The data Start Marker

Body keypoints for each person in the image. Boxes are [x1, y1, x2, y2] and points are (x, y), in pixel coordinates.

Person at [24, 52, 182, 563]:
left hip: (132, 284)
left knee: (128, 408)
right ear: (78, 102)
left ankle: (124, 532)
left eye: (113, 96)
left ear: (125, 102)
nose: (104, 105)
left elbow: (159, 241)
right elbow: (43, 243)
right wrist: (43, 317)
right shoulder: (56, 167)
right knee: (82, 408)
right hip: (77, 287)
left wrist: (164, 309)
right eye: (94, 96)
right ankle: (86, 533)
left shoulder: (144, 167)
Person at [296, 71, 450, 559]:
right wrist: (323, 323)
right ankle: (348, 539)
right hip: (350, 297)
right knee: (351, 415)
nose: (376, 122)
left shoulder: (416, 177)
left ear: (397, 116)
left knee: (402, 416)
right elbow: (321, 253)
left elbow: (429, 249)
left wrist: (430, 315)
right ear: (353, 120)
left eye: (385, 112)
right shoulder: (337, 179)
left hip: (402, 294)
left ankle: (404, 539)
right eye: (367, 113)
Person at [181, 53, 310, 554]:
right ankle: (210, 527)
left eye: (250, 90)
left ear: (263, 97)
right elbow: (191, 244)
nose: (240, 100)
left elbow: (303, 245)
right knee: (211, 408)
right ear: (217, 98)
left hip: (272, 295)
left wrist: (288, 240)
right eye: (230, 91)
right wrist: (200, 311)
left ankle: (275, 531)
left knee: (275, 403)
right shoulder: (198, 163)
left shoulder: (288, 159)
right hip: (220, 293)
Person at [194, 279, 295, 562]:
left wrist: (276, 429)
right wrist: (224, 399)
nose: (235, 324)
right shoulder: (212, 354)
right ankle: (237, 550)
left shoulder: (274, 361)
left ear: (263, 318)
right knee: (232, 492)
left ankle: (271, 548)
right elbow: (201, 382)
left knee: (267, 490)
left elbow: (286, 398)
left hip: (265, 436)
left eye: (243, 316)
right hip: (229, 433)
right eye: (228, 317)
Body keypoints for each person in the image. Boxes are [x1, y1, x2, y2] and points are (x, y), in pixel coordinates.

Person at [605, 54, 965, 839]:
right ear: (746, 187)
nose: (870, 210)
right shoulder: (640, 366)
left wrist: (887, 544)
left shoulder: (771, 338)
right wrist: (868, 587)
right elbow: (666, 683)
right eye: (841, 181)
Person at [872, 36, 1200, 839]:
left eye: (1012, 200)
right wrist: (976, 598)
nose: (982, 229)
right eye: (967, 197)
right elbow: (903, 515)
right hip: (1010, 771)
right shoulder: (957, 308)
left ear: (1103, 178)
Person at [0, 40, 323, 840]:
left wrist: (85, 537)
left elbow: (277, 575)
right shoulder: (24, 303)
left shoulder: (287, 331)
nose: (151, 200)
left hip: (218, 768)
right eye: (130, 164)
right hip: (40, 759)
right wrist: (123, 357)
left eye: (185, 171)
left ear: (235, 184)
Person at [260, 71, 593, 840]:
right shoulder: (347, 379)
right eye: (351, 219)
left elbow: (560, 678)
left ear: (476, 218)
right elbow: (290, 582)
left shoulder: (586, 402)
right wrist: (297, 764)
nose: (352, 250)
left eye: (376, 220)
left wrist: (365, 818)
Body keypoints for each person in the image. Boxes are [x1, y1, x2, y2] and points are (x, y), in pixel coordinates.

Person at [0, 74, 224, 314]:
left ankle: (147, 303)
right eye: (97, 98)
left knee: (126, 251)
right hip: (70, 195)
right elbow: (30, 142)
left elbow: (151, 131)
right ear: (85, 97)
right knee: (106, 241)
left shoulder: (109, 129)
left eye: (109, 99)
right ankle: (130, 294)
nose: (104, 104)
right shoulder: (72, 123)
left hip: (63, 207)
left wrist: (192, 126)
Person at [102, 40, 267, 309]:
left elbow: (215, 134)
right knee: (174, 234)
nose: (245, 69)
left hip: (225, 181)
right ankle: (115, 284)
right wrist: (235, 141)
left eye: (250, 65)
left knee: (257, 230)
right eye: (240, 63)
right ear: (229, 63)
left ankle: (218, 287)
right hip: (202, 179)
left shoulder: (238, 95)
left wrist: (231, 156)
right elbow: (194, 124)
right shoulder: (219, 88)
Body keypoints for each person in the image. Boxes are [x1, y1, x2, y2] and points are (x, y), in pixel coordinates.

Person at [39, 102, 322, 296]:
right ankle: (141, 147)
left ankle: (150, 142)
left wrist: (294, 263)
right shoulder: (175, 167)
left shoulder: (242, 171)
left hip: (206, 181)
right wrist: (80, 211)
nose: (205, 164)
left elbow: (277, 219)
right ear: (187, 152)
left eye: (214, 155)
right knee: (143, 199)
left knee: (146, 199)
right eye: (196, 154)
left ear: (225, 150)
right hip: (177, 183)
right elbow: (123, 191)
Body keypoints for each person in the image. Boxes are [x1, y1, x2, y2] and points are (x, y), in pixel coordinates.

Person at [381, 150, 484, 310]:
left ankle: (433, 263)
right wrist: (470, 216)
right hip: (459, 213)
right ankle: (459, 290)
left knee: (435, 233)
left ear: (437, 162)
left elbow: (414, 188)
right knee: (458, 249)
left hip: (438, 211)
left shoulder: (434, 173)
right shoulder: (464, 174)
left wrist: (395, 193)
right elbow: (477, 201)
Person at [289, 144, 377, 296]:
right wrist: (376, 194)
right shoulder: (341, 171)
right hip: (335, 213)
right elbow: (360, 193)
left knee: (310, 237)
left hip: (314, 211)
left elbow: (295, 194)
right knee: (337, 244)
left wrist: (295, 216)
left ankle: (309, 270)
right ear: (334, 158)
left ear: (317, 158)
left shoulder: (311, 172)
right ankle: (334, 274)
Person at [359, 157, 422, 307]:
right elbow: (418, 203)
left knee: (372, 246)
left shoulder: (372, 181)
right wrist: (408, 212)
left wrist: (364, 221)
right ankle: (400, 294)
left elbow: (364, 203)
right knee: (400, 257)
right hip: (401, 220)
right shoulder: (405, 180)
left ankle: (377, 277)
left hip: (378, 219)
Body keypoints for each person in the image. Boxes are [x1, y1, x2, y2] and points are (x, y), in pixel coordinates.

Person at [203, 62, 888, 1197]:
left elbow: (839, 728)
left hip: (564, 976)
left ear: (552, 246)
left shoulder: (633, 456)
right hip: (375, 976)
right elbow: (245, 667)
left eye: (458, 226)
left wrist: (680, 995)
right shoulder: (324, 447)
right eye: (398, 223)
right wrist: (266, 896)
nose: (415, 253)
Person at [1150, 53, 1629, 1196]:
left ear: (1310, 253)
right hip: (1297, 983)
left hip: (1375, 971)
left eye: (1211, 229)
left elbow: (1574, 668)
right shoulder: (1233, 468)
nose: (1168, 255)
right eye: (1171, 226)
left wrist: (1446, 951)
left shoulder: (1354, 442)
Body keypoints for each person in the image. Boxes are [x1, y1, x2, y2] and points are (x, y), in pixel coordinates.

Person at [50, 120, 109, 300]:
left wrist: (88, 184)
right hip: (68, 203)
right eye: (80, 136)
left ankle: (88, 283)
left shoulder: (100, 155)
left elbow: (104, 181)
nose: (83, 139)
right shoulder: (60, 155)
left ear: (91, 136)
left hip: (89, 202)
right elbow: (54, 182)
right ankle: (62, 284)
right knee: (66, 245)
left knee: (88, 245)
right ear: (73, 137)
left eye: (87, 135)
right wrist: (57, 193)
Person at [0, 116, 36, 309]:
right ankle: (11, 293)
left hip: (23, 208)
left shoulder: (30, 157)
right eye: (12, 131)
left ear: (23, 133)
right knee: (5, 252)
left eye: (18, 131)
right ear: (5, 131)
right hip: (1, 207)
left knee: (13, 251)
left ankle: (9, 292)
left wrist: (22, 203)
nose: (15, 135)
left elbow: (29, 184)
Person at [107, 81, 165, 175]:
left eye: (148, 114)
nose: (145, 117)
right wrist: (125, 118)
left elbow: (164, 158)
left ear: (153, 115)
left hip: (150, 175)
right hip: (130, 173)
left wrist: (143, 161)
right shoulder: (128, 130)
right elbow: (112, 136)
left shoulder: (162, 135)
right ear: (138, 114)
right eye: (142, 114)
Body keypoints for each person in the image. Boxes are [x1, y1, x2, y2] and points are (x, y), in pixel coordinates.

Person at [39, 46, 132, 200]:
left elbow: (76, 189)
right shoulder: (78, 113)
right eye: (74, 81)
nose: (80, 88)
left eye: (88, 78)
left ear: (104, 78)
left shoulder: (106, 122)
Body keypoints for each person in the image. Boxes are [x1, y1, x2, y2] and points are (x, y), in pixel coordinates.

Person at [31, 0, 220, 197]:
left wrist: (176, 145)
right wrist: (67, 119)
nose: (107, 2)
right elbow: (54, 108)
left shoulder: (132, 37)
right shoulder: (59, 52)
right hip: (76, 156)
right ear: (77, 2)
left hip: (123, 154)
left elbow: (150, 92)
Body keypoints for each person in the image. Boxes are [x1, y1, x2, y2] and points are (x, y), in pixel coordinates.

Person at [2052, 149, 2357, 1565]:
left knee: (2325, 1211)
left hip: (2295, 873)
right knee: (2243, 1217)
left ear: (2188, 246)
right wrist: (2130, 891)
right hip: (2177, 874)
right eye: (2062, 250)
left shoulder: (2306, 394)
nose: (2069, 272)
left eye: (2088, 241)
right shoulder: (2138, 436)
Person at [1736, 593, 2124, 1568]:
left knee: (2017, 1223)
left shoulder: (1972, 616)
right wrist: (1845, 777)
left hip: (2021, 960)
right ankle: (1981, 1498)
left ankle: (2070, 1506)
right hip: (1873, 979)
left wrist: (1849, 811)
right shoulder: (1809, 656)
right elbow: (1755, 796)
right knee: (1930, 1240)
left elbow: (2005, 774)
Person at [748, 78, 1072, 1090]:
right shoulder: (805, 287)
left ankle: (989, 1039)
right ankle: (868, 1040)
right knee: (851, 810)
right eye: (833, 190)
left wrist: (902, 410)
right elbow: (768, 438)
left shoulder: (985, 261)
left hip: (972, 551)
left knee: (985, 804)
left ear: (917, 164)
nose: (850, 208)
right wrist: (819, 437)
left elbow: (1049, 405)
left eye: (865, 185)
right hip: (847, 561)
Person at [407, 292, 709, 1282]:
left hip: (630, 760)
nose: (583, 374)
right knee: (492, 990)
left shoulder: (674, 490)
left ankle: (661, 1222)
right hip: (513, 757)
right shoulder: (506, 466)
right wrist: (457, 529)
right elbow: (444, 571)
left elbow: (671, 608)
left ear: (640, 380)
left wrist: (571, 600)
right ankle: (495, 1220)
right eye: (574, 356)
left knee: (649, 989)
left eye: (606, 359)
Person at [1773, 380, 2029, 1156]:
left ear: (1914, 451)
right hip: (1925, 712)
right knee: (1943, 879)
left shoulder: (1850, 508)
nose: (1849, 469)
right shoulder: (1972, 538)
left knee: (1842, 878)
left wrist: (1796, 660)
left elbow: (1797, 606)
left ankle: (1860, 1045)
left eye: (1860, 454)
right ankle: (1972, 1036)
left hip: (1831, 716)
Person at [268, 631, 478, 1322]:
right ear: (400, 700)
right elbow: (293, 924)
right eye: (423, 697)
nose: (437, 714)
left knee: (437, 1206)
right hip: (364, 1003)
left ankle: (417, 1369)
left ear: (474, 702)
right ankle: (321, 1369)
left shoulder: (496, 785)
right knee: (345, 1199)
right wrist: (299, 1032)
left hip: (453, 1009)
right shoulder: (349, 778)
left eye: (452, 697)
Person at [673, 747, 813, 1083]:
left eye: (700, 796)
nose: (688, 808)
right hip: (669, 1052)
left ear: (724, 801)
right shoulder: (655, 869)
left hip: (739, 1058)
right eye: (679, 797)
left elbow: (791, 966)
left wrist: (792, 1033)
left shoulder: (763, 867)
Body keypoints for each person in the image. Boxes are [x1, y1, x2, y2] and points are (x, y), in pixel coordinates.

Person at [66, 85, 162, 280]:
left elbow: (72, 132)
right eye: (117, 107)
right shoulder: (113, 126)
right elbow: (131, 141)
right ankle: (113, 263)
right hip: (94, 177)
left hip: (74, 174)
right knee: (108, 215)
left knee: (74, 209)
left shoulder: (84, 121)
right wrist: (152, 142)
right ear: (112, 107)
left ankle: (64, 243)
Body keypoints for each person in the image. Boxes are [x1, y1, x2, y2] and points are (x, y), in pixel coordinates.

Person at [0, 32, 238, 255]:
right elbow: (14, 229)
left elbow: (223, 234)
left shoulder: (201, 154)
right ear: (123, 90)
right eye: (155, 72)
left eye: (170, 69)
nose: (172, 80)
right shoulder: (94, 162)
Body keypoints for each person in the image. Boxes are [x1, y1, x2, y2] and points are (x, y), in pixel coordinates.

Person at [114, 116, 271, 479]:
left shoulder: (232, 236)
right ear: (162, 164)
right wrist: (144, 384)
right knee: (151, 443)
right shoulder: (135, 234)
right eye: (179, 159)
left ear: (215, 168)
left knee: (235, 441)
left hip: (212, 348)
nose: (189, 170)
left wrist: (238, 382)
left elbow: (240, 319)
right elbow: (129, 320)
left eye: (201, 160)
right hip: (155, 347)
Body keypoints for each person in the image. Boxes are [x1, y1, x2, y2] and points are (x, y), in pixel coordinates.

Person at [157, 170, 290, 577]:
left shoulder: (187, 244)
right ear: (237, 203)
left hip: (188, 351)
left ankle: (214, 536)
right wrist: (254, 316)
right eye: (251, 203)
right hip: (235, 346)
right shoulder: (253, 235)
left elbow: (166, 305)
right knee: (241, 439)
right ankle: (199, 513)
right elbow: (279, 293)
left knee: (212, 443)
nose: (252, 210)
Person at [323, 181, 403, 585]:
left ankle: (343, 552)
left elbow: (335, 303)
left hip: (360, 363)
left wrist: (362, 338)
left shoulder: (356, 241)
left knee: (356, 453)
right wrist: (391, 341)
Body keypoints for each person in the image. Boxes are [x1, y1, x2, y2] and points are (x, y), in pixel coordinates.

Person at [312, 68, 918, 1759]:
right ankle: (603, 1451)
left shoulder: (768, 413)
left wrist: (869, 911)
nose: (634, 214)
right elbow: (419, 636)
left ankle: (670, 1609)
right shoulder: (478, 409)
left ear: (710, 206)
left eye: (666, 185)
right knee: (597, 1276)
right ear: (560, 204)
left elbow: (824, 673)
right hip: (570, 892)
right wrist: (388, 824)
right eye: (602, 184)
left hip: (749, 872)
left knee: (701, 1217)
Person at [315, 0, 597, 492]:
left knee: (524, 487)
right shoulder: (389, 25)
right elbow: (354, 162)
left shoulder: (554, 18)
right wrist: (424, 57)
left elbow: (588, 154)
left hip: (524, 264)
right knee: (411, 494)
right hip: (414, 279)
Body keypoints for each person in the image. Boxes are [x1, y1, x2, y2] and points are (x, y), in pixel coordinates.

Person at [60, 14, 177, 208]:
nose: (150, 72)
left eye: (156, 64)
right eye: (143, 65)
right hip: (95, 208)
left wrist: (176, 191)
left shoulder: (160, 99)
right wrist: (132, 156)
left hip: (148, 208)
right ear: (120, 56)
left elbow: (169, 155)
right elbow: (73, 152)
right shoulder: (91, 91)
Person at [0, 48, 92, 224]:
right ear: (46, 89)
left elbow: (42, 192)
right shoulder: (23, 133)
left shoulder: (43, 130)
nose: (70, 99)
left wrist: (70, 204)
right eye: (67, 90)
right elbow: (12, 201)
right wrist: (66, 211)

The data End Marker

The answer should be an exact copy of the lines from the first line of the data through the line with "right elbow: (903, 515)" and should contain nothing else.

:: Answer to the exercise ::
Body keypoints for each person in the image. Boxes are [x1, y1, x2, y2] and points are (x, y), in pixel coordinates.

Person at [24, 52, 182, 563]:
left hip: (132, 284)
left knee: (128, 408)
right ear: (78, 102)
left ankle: (124, 532)
left eye: (113, 96)
left ear: (125, 102)
nose: (104, 105)
left elbow: (159, 241)
right elbow: (43, 243)
right wrist: (43, 317)
right shoulder: (56, 167)
right knee: (82, 408)
right hip: (77, 287)
left wrist: (164, 309)
right eye: (94, 96)
right ankle: (86, 533)
left shoulder: (144, 167)
Person at [296, 71, 450, 559]:
right wrist: (323, 323)
right ankle: (348, 539)
right hip: (350, 297)
right knee: (351, 415)
nose: (376, 122)
left shoulder: (416, 177)
left ear: (397, 116)
left knee: (402, 416)
right elbow: (321, 253)
left elbow: (429, 249)
left wrist: (430, 315)
right ear: (353, 120)
left eye: (385, 112)
right shoulder: (337, 179)
left hip: (402, 294)
left ankle: (404, 539)
right eye: (367, 113)
Person at [181, 53, 310, 554]:
right ankle: (210, 527)
left eye: (250, 90)
left ear: (263, 97)
right elbow: (191, 244)
nose: (240, 100)
left elbow: (303, 245)
right knee: (211, 408)
right ear: (217, 98)
left hip: (272, 295)
left wrist: (288, 240)
right eye: (230, 91)
right wrist: (200, 311)
left ankle: (275, 531)
left knee: (275, 403)
right shoulder: (198, 163)
left shoulder: (288, 159)
right hip: (220, 293)
Person at [194, 279, 295, 562]:
left wrist: (276, 429)
right wrist: (224, 399)
nose: (235, 324)
right shoulder: (212, 354)
right ankle: (237, 550)
left shoulder: (274, 361)
left ear: (263, 318)
right knee: (232, 492)
left ankle: (271, 548)
right elbow: (201, 382)
left knee: (267, 490)
left elbow: (286, 398)
left hip: (265, 436)
left eye: (243, 316)
right hip: (229, 433)
right eye: (228, 317)
Body keypoints for each person in the image. Boxes are [x1, y1, x2, y2] and points are (x, y), in pixel coordinates.

Person at [605, 54, 965, 839]:
right ear: (746, 187)
nose: (870, 210)
right shoulder: (640, 366)
left wrist: (887, 544)
left shoulder: (771, 338)
right wrist: (868, 587)
right elbow: (666, 683)
right eye: (841, 181)
Person at [872, 36, 1200, 839]:
left eye: (1012, 200)
right wrist: (976, 598)
nose: (982, 229)
right eye: (967, 197)
right elbow: (903, 515)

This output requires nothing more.